I read there was no difference and ripped all of my disc to flac. I never bothered to test. Yesterday, a friend played several different files of the same CD, one wav the other flac. To my surprise, I could hear the difference for most of the recordings. On one, I could not for whatever reason. The flac had both a loss of detail and "air." I should have asked my friend before I started to rip. It would have save me some time.
Admittedly, it is a subtle difference and takes a very revealing playback system to show the differences, which are pretty much as you describe.
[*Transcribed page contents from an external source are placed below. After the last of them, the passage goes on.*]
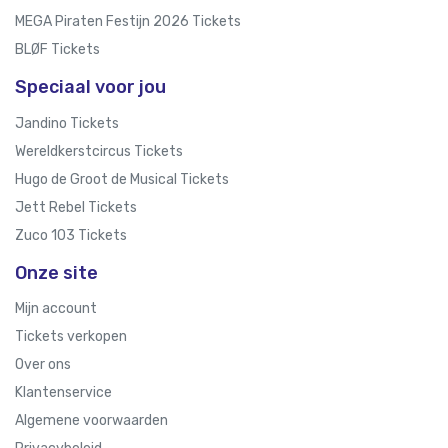
MEGA Piraten Festijn 2026 Tickets
BLØF Tickets
Speciaal voor jou
Jandino Tickets
Wereldkerstcircus Tickets
Hugo de Groot de Musical Tickets
Jett Rebel Tickets
Zuco 103 Tickets
Onze site
Mijn account
Tickets verkopen
Over ons
Klantenservice
Algemene voorwaarden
As I mentioned originally, it's NOT a problem with FLAC at all, as a FLAC file will uncompress to its exact original WAV. It's only when the FLAC is played back in real time with a plugin in most players, Foobar, Media Center 17, many others. And it's not something you'd be able to hear on an iPad or iPhone as mentioned in some articles.
When I first heard people talking about this I was positive there could not possibly be a difference (playing a FLAC vs WAV in real time). But when I actually tried it and really listened, it was quite apparent.
Although it's a lot less convenient, I use JPlay Mini, which decompresses the FLAC first, and then loads the tunes into a system buffer. On this player playing FLAC sounds just like the WAV equivalent as heard in other players (or itself). JPlay can also be used as a player type in JRiver's fine Media Center 17 software.
If you're just casually listening as I am right now, the differences aren't bothersome, but they are definitely there. I store everything in FLAC and uncompress it either with JPlay or manually before serious audition.